Bioluminescence imaging of luciferase-expressing BMSCs

To assess the survival capacity and biological activity of BMSCs following implantation in vivo, BLI was performed on Luc/eGFP MSCs transplanted in nude mice. As depicted in Figure 6a,b, in the subcutaneous injection control group the BLI signal was 63,371.43 ± 4,396.13 at day 4, after which the signal dramatically decreased: at day 28 only 3/6 mice had a detectable BLI signal (3.41 ± 1.90) and no signal was present at day 37. In the experimental group (BCP + BMSCs), the BLI signal also reduced throughout the duration of the experiment; however, it was a much less striking decline compared with the subcutaneous injection control group, as seen in Figure 6b. BCP particles dampen the BLI signal, as evidenced from Figure 6b, since the same quantity of cells was transplanted into both groups at day 0 but the BLI signal in the BCP + BMSCs group was significantly lower than that of the subcutaneous injection group (5,184 ± 622.96 vs. 84,082.61 ± 10,478.04, P <0.05). Figure 6c illustrates the percentage of the original signal at day 0 remaining at each time point. At day 8 there was a significantly higher percentage of initially transplanted cells remaining in the BCP + BMSCs group, compared with the subcutaneous injection group (54.72 ± 12.69 vs. 8.89 ± 3.78, P <0.01). This observation was corroborated at every later time point. By day 37, 1.57 ± 0.63% of the initial BLI signal remained in the BCP + BMSCs group, while there was no signal remaining in any of the subcutaneous injection mice.
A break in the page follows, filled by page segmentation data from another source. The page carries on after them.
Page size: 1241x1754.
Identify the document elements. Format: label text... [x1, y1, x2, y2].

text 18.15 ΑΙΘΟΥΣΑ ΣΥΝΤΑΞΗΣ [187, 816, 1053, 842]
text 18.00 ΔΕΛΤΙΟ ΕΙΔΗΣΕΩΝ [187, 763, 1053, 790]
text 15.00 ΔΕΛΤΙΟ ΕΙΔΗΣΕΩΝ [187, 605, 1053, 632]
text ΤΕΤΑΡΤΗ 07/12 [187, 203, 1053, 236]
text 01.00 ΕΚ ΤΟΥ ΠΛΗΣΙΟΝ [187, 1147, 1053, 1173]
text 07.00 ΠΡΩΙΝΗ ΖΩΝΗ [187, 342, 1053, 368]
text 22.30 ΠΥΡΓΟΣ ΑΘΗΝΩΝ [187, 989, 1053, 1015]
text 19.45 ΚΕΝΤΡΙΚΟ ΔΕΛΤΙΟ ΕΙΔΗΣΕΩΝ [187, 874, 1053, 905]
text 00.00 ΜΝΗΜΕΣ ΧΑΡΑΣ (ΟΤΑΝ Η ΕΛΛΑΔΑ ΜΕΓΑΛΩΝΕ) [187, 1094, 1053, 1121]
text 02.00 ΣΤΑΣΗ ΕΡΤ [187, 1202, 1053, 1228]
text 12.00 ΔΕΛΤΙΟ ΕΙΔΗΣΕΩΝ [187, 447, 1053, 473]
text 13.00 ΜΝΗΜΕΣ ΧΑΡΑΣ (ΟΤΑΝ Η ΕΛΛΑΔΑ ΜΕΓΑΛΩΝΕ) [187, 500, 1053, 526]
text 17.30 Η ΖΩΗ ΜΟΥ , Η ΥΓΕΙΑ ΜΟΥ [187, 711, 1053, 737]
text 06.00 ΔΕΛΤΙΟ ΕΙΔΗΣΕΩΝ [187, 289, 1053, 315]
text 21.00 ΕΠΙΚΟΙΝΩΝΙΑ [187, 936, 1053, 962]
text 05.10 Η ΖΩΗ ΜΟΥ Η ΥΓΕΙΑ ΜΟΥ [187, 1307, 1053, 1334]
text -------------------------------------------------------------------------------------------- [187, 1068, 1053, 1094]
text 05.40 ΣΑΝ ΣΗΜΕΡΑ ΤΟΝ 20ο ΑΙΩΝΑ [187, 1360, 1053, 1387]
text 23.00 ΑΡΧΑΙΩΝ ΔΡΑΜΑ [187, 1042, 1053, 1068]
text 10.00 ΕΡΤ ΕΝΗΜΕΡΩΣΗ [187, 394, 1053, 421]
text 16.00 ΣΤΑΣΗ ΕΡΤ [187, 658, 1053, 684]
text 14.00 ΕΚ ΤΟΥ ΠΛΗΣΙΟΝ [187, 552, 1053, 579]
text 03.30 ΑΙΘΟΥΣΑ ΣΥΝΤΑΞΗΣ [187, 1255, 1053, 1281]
Identification of human cells by in situ hybridization

In situ hybridization using the human-specific repetitive Alu sequence allowed for the identification of human cells in explants. As evidenced in Figure 7, after 8 weeks of implantation, it was observed that while most of the explants were comprised of host cells (purple nuclei), there were also human cells present (brown/black nuclei). Few human cells were present in the fibrous tissue, while more human cells were identified attached along the periphery of BCP particles. Furthermore, human osteocytes were found embedded in lacunae dispersed throughout the bone matrix with osteocytes of mice origin in close proximity.